עמו הסליחה לישנא דחוצפות היא זו נגד רבן של ישראל ובדבר שכבר הורה זקן וחלה הוראתו קרוב לעשרי’ שנה . . . ומה שהעיר שרבינו הגדול נ”ע כתב אליו שחוזר מהוראה זו ובקש ממנו להודיע הדבר להרב דק”ק טעמישוואר והמכתב ההוא נאבד ממנו ומכל אדם שארי לי’ מארי מדבר שקר תרחק כתיב ומוציא לעז על אותו צדיק יסוד עולם איך יכתוב אליו שהוא בריחוק מקום ולא יכתוב באתרא דאוכלין אותו הדג על פיו ועוד אלמלא נגנז ספרי יחזקאל הי’ יכול לומר מה שלבו חפץ אבל ספריו כאן וקבע הדברים להלכה ולמעשה מיד ולדורות.

Although there were some who supported R. Yehezkel, this remained a minority opinion. By now no one is in dispute about this matter. Yet I wonder if any readers recall eating sturgeon in the United States. I ask because there was a time when sturgeon was regarded as kosher in this country. Here is a page from the list of kosher fish published by Agudas ha-Rabbonim in Ha-Pardes, April 1933. This advertisement for delicious sturgeon appeared in subsequent issues of Ha-Pardes.

Note that swordfish is also on the list, proof that Orthodox Jews ate this as well. I won’t say much more about this since I know that Dr. Ari Zivotofsky has a lengthy article on the topic about to appear in the Israeli-journal BDD (Bekhol Derakhekha Daehu). Let me just mention the following two points, if only to disabuse people of the notion that it was only the Conservatives who permitted swordfish.

1. The Chief Rabbinate of Israel declared swordfish to be kosher, and in a 1960 responsum R. Isser Yehudah Unterman defended this ruling. In response to R. Moshe Tendler’s objection, Unterman reaffirmed its kosher status.[14] It is likely that the widespread assumption that swordfish is not kosher can be traced to Tendler’s successful efforts in this regard. Today, who even remembers the that swordfish used to be kosher?

2. There was a great rav in Boston named Mordechai Savitsky. To a certain extent he was an adversary of the Rav and was one those tragic figures in American Orthodoxy.

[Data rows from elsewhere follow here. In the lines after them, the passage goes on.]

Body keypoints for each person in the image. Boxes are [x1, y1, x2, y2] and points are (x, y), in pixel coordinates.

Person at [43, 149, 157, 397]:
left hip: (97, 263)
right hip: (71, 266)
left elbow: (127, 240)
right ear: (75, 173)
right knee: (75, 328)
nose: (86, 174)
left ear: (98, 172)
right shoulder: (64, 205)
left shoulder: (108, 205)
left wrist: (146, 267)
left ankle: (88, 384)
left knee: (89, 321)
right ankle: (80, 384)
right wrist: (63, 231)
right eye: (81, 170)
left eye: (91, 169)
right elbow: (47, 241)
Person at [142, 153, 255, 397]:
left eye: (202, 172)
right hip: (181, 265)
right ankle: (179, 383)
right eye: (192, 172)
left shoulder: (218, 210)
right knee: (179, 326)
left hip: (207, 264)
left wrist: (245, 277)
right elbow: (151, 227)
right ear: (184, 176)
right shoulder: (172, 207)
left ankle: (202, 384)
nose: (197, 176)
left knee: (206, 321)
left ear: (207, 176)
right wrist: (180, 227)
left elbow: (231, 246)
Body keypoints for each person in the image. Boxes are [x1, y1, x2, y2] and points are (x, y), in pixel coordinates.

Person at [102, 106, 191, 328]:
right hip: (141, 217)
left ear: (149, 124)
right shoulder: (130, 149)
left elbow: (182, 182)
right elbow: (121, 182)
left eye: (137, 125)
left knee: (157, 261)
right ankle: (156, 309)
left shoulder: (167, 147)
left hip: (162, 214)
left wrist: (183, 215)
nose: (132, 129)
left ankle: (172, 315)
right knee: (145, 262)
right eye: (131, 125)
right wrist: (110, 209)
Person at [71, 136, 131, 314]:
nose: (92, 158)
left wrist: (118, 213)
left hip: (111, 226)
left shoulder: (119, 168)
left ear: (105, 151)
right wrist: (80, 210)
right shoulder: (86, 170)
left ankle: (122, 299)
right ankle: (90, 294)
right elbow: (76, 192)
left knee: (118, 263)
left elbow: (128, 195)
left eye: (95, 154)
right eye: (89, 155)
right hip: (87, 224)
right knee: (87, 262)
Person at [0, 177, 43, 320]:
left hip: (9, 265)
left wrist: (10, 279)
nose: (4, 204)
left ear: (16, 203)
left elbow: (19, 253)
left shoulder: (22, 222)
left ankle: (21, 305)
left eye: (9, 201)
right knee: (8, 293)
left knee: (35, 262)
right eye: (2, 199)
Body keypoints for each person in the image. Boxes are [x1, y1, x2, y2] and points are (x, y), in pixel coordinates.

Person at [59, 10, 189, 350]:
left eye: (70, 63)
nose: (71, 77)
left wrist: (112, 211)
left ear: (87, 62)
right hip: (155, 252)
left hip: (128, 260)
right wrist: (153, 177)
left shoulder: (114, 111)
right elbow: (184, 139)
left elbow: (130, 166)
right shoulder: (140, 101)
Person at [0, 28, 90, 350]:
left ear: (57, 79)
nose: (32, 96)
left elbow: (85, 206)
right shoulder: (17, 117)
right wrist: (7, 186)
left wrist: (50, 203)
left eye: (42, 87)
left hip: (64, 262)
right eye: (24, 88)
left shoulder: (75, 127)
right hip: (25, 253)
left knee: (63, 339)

His Torah knowledge was the equal of any of the outstanding Roshei Yeshiva who became so popular, but he was never able to find his place. He publicly declared – and in his Shabbat ha-Gadol derashah no less – that swordfish is kosher.

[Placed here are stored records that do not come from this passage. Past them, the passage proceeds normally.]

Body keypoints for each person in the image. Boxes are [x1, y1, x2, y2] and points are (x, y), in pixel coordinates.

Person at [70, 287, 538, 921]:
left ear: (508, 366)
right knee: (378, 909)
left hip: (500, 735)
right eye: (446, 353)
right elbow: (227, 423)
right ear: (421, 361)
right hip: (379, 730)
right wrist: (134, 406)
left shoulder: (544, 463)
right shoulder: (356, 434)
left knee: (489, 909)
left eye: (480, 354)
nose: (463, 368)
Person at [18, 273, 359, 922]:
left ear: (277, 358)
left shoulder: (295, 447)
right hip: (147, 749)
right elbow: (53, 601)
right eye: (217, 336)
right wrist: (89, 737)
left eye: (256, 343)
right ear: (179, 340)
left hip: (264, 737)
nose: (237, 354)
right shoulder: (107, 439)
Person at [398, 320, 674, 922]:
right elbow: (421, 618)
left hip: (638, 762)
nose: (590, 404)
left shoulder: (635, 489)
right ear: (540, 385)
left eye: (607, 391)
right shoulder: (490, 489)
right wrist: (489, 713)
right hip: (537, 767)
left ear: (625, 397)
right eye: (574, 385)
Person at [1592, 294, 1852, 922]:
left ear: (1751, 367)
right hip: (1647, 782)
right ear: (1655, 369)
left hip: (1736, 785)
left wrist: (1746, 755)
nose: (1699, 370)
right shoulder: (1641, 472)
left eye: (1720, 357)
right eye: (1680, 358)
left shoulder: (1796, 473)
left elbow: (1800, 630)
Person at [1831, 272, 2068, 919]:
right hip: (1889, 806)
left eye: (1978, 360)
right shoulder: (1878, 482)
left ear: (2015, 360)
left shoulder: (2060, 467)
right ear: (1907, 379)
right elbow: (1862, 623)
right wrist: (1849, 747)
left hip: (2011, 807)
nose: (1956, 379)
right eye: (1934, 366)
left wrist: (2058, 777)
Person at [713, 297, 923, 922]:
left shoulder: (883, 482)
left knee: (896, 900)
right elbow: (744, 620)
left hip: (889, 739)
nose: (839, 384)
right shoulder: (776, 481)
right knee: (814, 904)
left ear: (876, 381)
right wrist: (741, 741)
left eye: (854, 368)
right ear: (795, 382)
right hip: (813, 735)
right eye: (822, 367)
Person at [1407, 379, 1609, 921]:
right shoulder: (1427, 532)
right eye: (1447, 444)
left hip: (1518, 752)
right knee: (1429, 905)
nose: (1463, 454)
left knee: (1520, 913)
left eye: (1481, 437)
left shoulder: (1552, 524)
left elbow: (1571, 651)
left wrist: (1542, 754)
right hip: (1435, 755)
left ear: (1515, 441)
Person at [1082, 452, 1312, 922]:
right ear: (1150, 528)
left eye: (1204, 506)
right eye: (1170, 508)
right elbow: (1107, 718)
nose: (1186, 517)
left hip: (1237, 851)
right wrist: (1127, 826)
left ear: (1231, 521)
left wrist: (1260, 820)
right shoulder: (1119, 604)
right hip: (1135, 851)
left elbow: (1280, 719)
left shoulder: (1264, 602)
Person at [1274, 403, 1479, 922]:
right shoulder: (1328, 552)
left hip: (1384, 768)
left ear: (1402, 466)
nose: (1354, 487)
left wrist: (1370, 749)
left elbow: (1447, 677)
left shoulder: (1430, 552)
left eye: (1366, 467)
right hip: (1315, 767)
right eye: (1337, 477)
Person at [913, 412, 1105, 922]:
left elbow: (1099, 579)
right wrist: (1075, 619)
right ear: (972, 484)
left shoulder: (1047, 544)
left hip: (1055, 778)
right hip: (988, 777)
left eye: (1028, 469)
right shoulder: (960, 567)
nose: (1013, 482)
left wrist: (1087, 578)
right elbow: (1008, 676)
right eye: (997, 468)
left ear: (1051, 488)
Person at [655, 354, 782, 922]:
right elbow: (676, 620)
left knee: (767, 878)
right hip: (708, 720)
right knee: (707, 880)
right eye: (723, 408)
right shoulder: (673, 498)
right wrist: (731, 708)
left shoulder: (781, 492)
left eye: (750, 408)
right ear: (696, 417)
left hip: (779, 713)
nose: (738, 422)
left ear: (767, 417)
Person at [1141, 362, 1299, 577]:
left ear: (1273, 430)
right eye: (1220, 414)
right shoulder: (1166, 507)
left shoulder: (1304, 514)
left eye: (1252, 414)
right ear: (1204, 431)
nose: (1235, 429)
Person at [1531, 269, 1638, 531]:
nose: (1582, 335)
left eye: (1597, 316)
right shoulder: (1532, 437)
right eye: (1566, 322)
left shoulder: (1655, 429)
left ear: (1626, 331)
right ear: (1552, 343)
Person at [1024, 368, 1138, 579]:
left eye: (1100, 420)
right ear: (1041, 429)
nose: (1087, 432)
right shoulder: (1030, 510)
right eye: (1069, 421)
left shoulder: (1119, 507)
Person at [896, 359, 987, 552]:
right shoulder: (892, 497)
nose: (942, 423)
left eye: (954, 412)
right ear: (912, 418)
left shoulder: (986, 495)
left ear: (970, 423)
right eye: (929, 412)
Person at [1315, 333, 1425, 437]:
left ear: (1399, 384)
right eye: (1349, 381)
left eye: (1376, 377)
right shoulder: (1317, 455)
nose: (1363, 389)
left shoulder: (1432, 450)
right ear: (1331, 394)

These two points are enough to show that the issue of swordfish is anything but settled, and is certainly not an Orthodox-Conservative issue. Zivotofsky’s article will be quite illuminating in this regard.

Notes:
[1] See The Limits of Orthodox Theology, Preface.
[2] Mehkerei Talmud 2 (1993), 255 n. 196.
[3]”R. Yaakov Lipshitz and Heter Mechirah,” the Seforim blog (October 11, 2007), available here.
[4] In an effort to keep far away from non-Jewish names, many people who are named מיכאל spell it as Michoel. I have even seen Mecheol. Certainly, no one today in the haredi world who has the name משה would write his English name as Moses, as is found on R. Moshe Feinstein’s stationery.
[5] See here at note 8.
[6] See Bazalel Naor, Post-Sabbatian Sabbatianism: Study of an Underground Messianic Movement (Spring Valley, 1999), 38; Marvin Heller, “David ben Aryeh Leib of Lida and his Migdal David: Accusations of Plagiarism in Eighteenth Century Amsterdam,” Shofar 19 (Winter 2001): 117-128.
[7] Yet can they live with a well-known contemporary rabbi who not only falsified a book he worked on, but has ignored a series of summons to a beit din? See here (and here) for more. Since the censorship and forgery he engaged in are directed against Chabad, it is possible that in his mind he has done no wrong. He probably also assumes that a Chabad beit din is not valid, and therefore he can ignore it.
[8] “Leshonot ha-Meiri she-Nikhtevu li-Teshuvat ha-Minim,” Tzefunot 1 (5749): 65-72.
[9] In my forthcoming book, Studies in Maimonides and His Interpreters (University of Scranton, 2008), I give examples of some of the problems. The book should appear in another few months.
[10] “Le-Mashmaut ha-Bituyim: Kiddush Hodesh, Birkat Levanah, Kiddush Levanah,” Sidra 22 (2007): 185-200.
[11] For other forgeries in Auerbach’s Eshkol, see Louis Ginzberg, Perushim ve-Hiddushim Birushalmi, vol. 1, Introduction, p. 84, and vol. 4, p. 6. I owe these references to the anonymous scholar.
[12] Noda bi-Yehudah, Yoreh Deah, tinyana, no. 28.
[13] See Yisrael Natan Heschel, “Mismakhim Nosafim le-Folmos Dag ha-Stirel bi-Shenat 5558,” Beit Aharon ve-Yisrael (Sivan-Tamuz 5755): 109.
[14] See Shevet mi-Yehudah, vol. 2, Yoreh Deah no. 5.